The 59-year-old lawmaker has served as chair of the House of Commons Home Affairs Select Committee for over nine years but told its members at a meeting on Tuesday that he was “genuinely sorry” over recent events, adding that “those who hold others to account must themselves be accountable”. “It is in the best interest of the Home Affairs Select Committee that its important work can be conducted without any distractions whatsoever. I am genuinely sorry that recent events make it impossible for this to happen if I remain chair,” he said.

“Those who hold others to account must themselves be accountable...I told the committee today of my decision to stand aside immediately from committee business, and my intention to resign.
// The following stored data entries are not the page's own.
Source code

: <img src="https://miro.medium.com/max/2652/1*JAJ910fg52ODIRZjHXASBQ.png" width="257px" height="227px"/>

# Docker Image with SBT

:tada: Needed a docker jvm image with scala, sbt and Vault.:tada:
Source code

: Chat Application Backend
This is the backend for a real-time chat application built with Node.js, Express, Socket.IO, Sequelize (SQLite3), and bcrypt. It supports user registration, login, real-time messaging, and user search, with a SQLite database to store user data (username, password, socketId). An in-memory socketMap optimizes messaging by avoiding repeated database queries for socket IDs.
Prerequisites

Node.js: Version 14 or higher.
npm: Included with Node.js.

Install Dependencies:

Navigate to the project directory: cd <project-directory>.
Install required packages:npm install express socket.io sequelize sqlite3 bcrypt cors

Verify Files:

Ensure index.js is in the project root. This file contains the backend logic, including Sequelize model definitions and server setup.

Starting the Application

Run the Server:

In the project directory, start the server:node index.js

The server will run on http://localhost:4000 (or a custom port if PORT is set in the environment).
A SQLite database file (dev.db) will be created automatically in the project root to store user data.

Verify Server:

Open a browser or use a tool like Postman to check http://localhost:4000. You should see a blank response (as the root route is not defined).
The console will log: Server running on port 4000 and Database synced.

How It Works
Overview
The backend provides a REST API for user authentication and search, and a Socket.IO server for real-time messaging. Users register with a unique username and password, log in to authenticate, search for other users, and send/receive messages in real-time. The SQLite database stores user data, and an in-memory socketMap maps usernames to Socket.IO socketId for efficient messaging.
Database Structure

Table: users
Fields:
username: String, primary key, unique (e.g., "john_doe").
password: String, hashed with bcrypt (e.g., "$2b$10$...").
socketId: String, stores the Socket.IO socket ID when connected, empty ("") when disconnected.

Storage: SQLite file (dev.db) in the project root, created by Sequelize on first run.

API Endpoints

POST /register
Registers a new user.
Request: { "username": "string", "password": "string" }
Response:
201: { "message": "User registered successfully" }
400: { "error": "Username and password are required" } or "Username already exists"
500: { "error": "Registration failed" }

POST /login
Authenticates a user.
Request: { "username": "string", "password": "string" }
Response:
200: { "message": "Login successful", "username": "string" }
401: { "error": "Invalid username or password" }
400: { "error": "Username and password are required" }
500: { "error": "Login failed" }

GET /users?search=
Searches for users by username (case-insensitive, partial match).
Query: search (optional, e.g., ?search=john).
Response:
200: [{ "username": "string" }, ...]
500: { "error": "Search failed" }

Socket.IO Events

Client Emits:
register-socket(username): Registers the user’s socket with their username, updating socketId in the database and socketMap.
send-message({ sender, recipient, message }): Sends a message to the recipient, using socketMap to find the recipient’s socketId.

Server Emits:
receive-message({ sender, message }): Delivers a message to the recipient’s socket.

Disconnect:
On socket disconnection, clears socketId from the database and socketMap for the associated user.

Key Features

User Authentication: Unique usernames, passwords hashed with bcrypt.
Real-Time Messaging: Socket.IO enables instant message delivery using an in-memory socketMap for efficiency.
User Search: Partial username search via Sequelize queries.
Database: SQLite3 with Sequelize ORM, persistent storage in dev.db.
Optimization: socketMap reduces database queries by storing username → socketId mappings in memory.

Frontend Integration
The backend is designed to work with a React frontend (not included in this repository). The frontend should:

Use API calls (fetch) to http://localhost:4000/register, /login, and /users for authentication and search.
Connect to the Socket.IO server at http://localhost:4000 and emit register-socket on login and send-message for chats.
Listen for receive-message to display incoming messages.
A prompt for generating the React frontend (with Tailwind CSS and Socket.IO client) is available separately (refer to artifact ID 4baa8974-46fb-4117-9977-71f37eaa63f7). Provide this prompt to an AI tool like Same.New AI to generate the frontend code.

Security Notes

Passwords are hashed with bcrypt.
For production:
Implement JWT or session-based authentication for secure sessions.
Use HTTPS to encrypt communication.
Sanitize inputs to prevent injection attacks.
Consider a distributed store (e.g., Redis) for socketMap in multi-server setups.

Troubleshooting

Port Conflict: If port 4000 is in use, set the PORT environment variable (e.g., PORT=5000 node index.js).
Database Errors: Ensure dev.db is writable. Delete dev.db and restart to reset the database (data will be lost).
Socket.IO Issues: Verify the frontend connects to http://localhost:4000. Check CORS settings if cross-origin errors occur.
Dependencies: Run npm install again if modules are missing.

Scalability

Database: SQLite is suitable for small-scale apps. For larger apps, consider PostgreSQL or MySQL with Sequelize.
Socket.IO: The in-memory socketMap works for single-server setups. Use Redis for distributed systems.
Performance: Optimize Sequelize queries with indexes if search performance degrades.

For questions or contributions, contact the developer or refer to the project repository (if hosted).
This is my decision, and mine alone, and my first consideration has been the effect of the recent events on my family,” Vaz said.

His resignation follows allegations published by the ‘Sunday Mirror’ tabloid that the married, father of two, had met two male prostitutes from eastern Europe at his London flat last month.

Vaz is also alleged to have told the escorts to bring the party drug known as ‘poppers’ and is also quoted as discussing the possibility of paying for cocaine at a future meeting, but added that he would not take the drug himself. Vaz has recommended that Tim Loughton MP, a senior Conservative party member, chair the panel’s proceedings before an election of a new chair can take place.

“After speaking to the House authorities, I will formally tender my resignation to Mr Speaker so that it coincides with the timetable for the election of other committee chairs, such as the Brexit Committee; Culture, Media and Sport; and Science and Technology, so that the elections can take place together,” the statement said.

He still faces the prospect of a possible investigation by the House of Commons’ watchdog over the tabloid allegations after he was referred to the UK’s Parliamentary Commissioner for Standards, Kathryn Hudson, by Conservative MP Andrew Bridgen on Monday.

Vaz – who was born to Goan parents in Aden, Yemen, in 1956 and went on to study law at the Cambridge University – has been a Labour party MP from Leicester East since 1987 and served as minister for Europe in former Prime Minister Tony Blair’s cabinet, becoming the first Indian-origin minister to occupy a senior cabinet portfolio at the time.

The Labour party, meanwhile, seems to be standing by Vaz, with party leader Jeremy Corbyn indicating that there is no need for him to stand down from the party. Corbyn said: “Well, he hasn’t committed any crime that I know of. As far as I’m aware, it is a private matter, and I will obviously be talking to Keith.”